任务说明 :: 请把资料中从含有“Q: Count all the bottles.”的那一行开始、一直到含有“Count of boxes in the carton: 20”的那一行为止（首尾两行都算在内）的各行转换成 Markdown 表格，只列这些行，跳过空行。表格分两列，列名为“序号”和“资料行”。

收录条目:
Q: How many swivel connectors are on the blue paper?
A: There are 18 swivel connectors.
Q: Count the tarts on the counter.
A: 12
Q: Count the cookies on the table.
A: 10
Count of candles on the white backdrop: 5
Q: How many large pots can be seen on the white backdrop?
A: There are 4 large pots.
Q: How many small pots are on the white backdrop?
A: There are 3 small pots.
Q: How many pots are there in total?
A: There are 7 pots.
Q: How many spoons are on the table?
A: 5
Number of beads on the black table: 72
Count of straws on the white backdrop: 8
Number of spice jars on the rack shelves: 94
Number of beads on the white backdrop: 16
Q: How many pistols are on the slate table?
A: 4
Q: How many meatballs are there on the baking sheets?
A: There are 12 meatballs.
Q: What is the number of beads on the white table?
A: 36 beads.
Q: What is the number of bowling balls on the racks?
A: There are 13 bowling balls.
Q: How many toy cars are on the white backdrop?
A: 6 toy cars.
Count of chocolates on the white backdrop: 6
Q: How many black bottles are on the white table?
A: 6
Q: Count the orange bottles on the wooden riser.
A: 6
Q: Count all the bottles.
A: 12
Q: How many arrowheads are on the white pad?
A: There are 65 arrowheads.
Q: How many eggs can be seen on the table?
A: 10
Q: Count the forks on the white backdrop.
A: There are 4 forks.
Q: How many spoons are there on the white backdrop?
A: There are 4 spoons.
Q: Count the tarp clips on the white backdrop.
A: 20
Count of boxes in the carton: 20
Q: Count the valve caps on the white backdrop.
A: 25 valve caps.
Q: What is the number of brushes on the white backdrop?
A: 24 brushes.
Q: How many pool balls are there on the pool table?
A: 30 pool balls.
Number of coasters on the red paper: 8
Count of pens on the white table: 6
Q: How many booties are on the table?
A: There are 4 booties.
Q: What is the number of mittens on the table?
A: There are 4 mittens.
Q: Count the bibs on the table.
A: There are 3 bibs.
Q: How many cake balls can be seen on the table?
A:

习题解答 ::
| 序号 | 资料行 |
|---|---|
| 1 | Q: Count all the bottles. |
| 2 | A: 12 |
| 3 | Q: How many arrowheads are on the white pad? |
| 4 | A: There are 65 arrowheads. |
| 5 | Q: How many eggs can be seen on the table? |
| 6 | A: 10 |
| 7 | Q: Count the forks on the white backdrop. |
| 8 | A: There are 4 forks. |
| 9 | Q: How many spoons are there on the white backdrop? |
| 10 | A: There are 4 spoons. |
| 11 | Q: Count the tarp clips on the white backdrop. |
| 12 | A: 20 |
| 13 | Count of boxes in the carton: 20 |